Prompt =>
In the entries below, how many lines hold the word "pixels"? Answer with the number only.

Data provided =>
•••
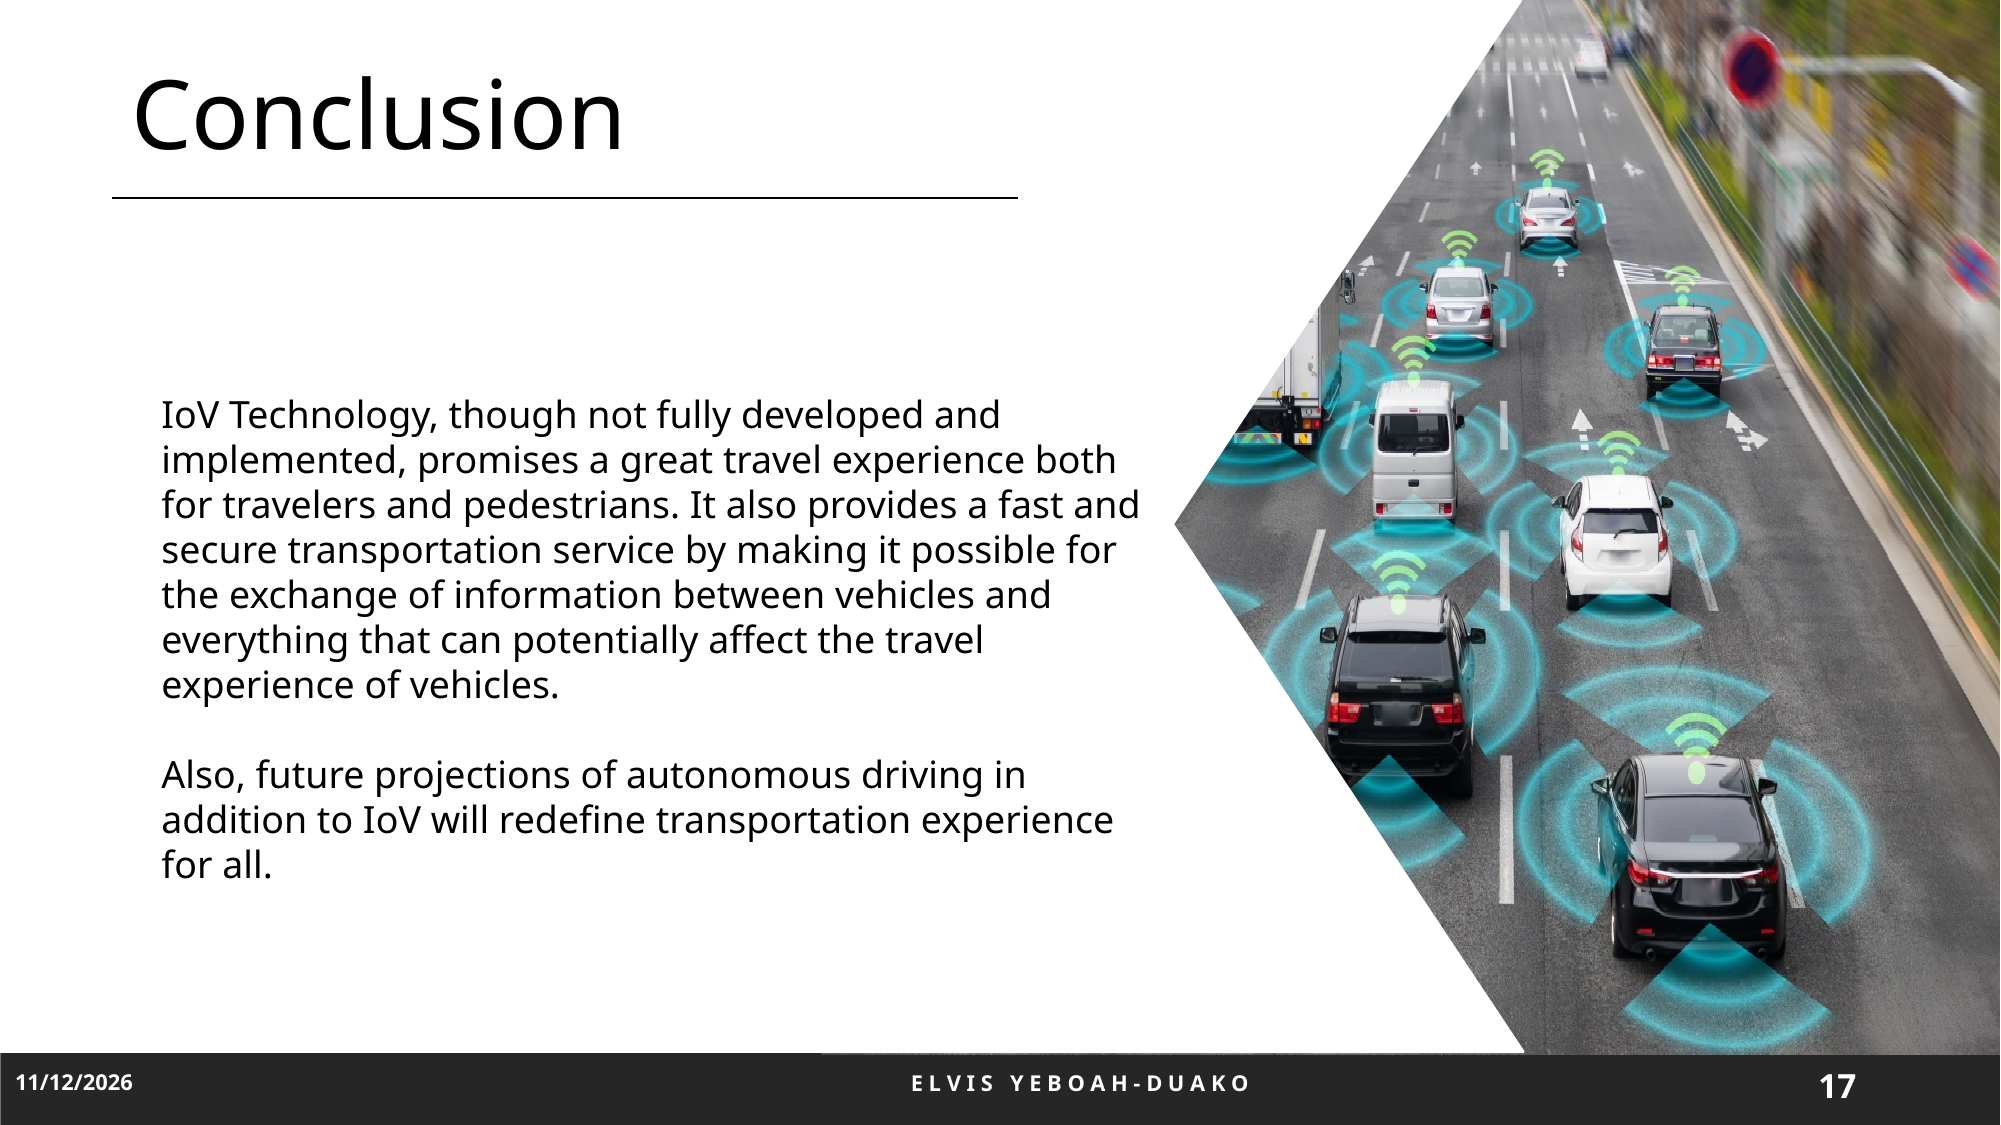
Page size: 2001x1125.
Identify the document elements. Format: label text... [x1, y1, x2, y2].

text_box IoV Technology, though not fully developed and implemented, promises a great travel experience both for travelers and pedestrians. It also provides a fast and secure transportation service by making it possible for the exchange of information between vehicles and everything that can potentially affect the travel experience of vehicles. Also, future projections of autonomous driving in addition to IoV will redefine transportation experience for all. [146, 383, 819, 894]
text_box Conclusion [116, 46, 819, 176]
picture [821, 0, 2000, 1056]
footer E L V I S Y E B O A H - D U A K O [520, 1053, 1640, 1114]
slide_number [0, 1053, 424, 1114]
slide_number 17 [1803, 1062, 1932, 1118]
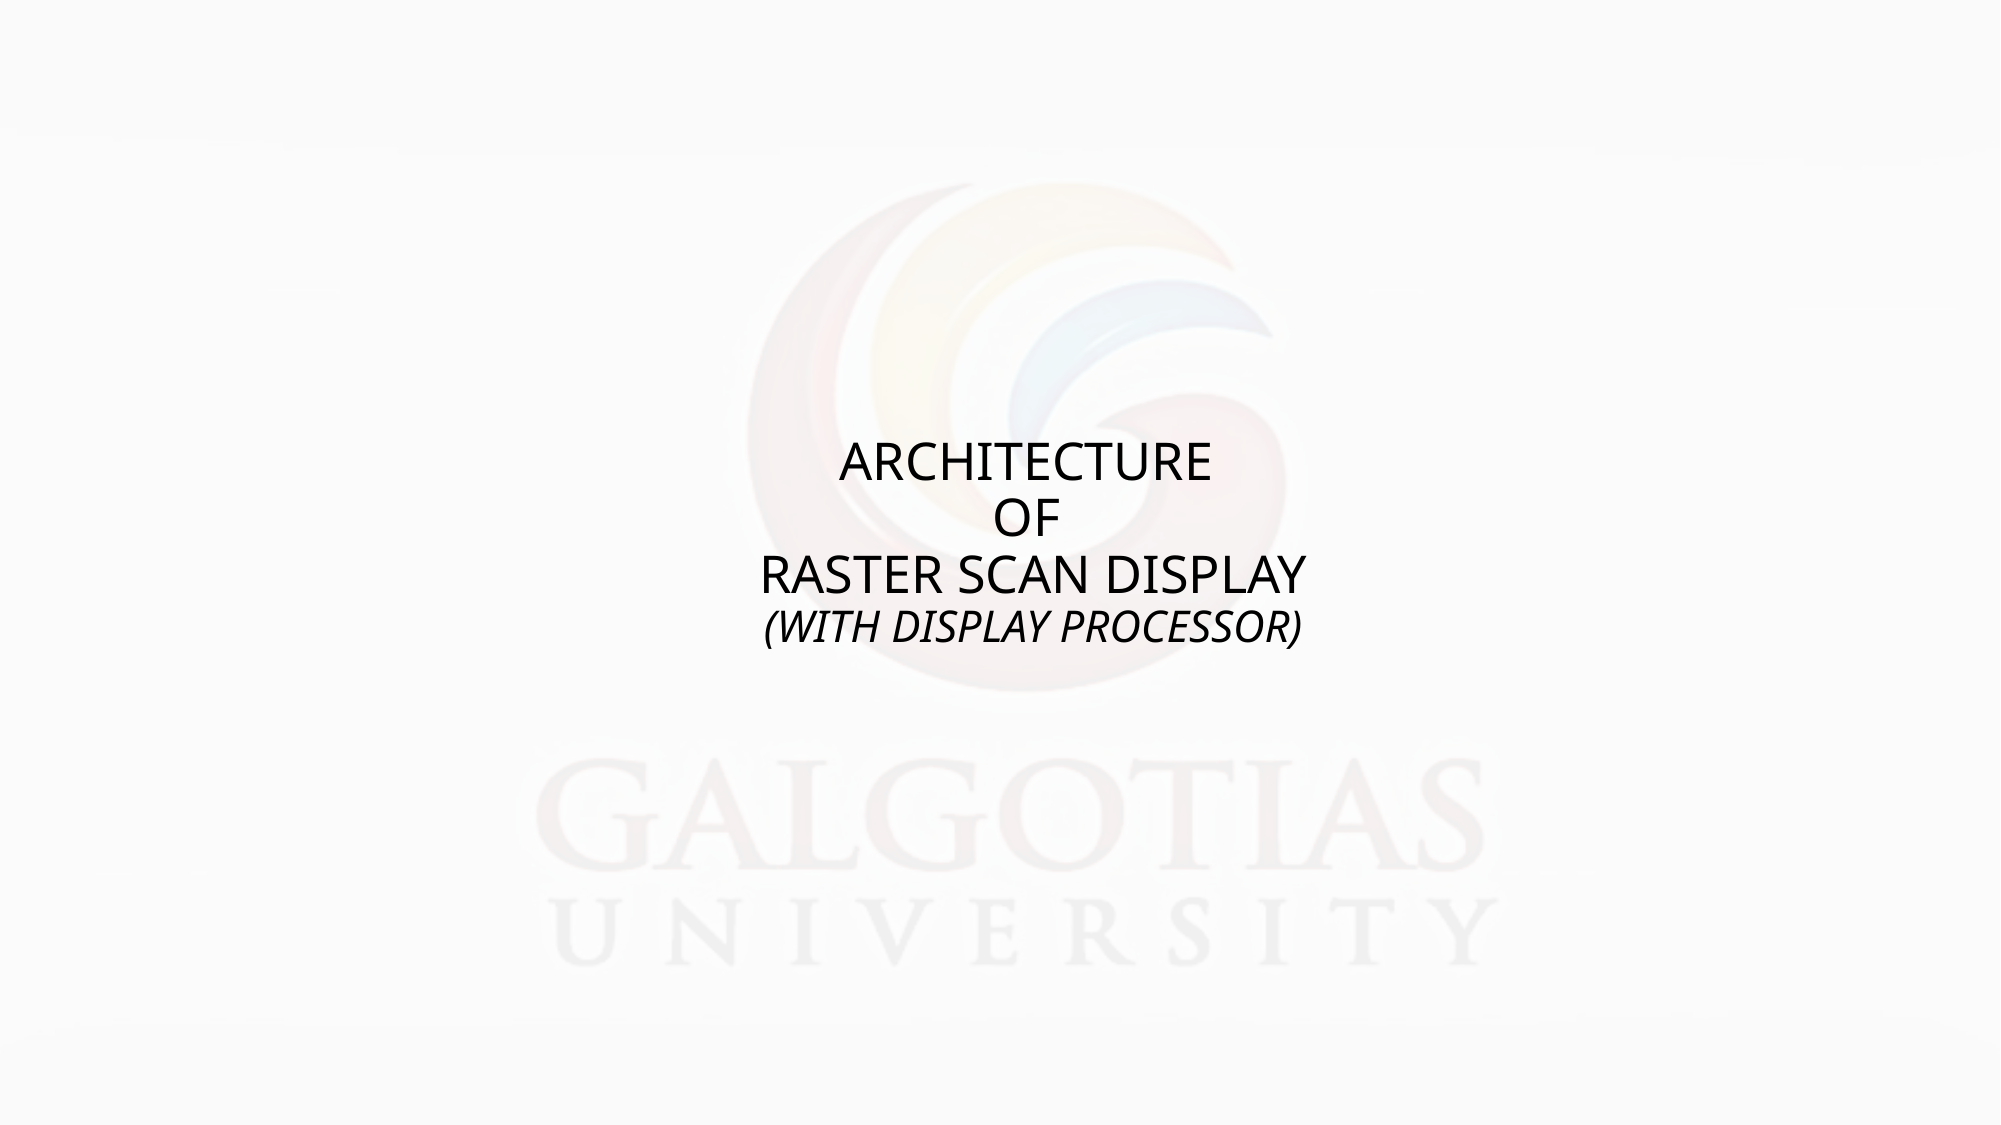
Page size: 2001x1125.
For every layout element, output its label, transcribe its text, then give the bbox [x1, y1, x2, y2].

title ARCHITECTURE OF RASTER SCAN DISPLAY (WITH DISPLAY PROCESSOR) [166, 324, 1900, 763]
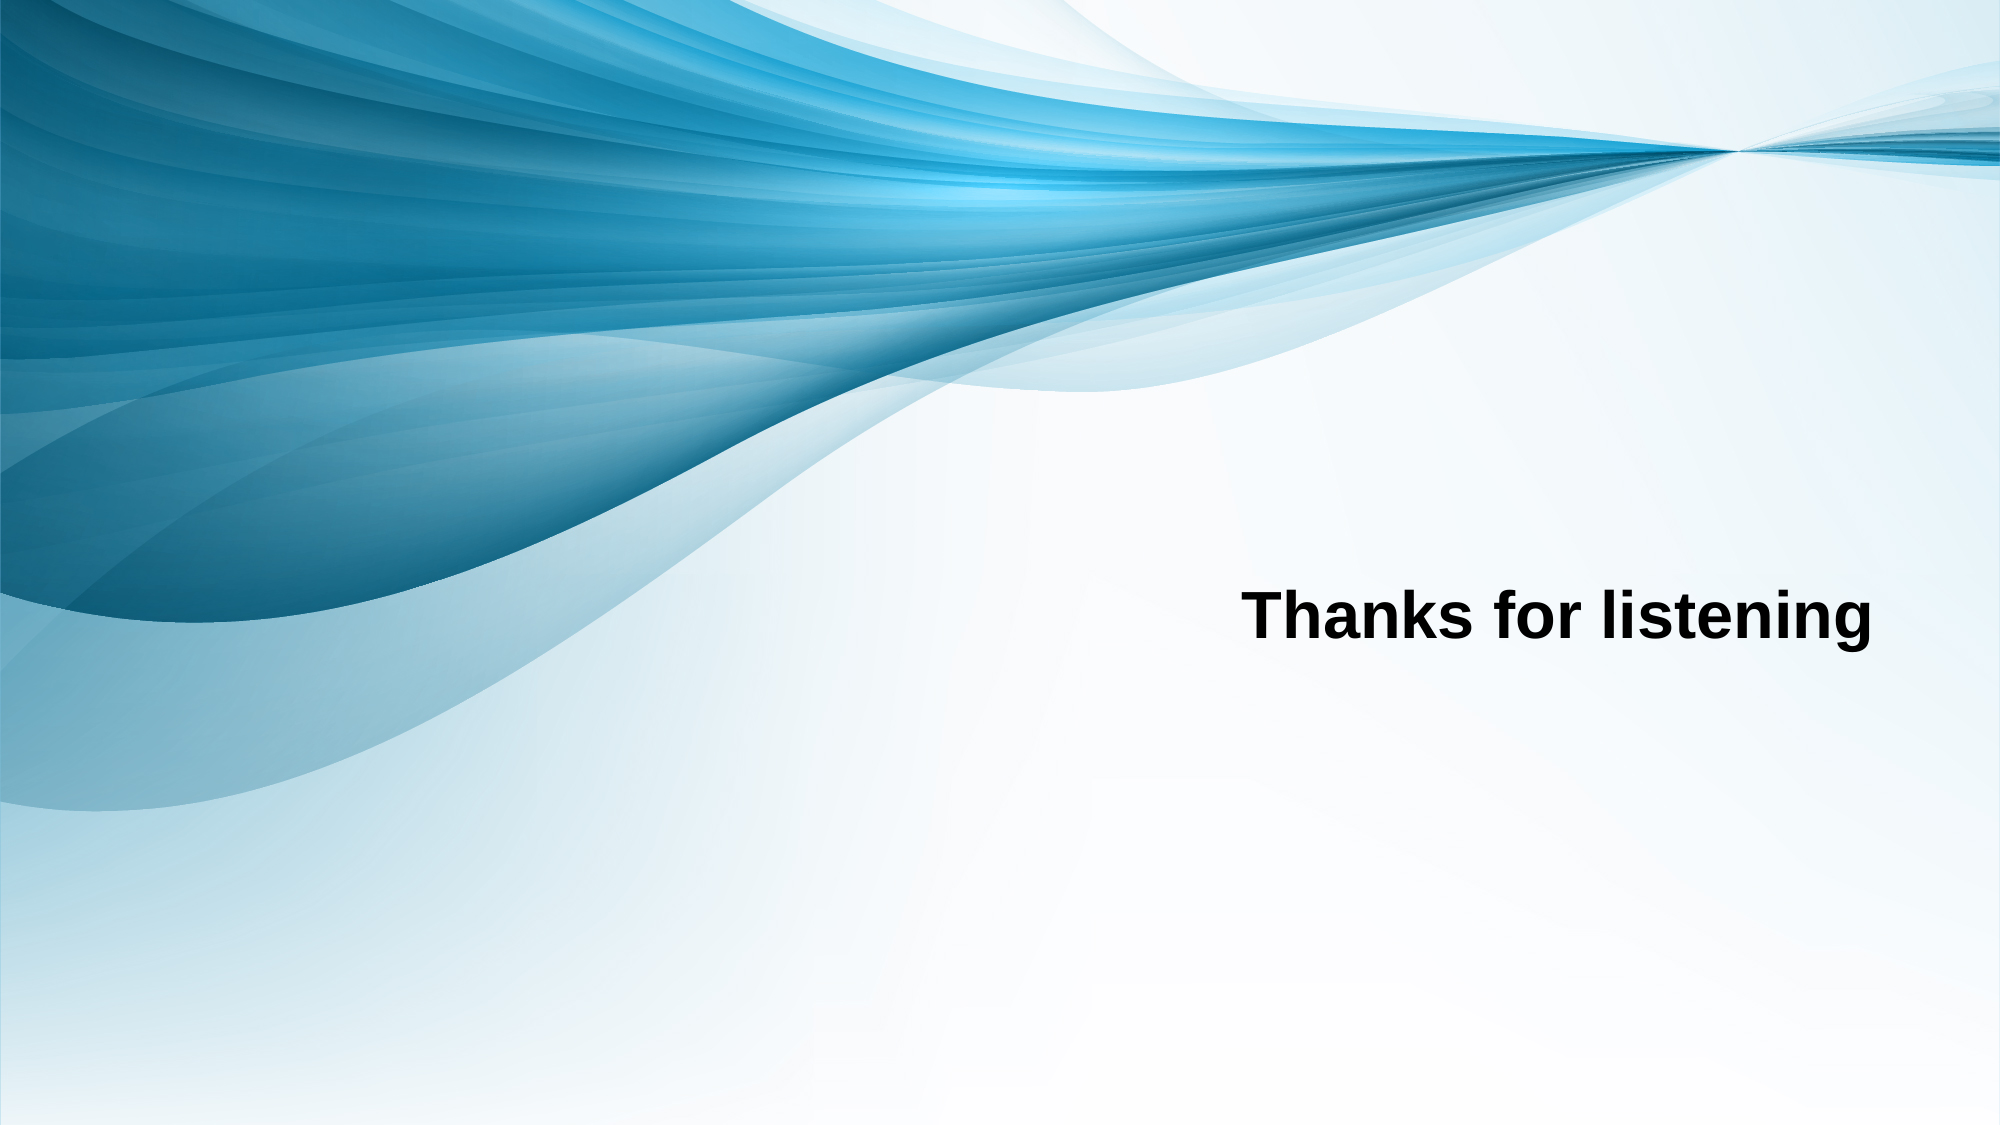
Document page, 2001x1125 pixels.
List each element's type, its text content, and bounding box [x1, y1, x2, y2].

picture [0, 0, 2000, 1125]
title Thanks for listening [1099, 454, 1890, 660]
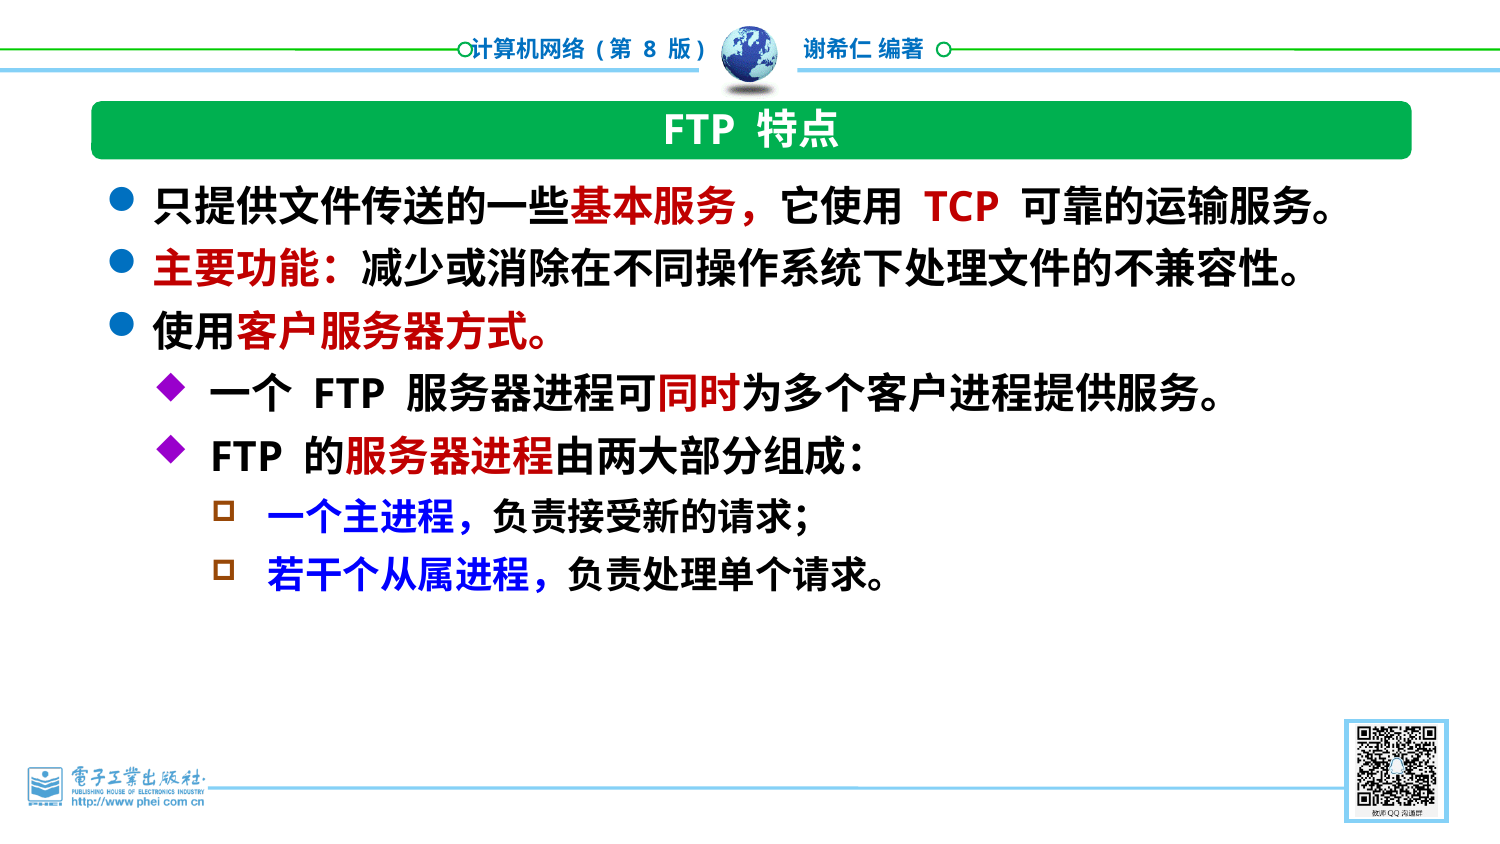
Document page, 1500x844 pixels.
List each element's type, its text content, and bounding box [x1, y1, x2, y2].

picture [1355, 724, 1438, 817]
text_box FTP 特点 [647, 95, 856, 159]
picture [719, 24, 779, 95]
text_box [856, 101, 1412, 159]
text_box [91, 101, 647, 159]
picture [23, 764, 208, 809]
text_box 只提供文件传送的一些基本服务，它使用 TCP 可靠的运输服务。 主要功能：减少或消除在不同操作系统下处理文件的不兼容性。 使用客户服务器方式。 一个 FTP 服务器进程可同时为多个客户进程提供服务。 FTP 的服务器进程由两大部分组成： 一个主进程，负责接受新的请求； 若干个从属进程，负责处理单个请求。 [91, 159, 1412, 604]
•••
Solution =>
2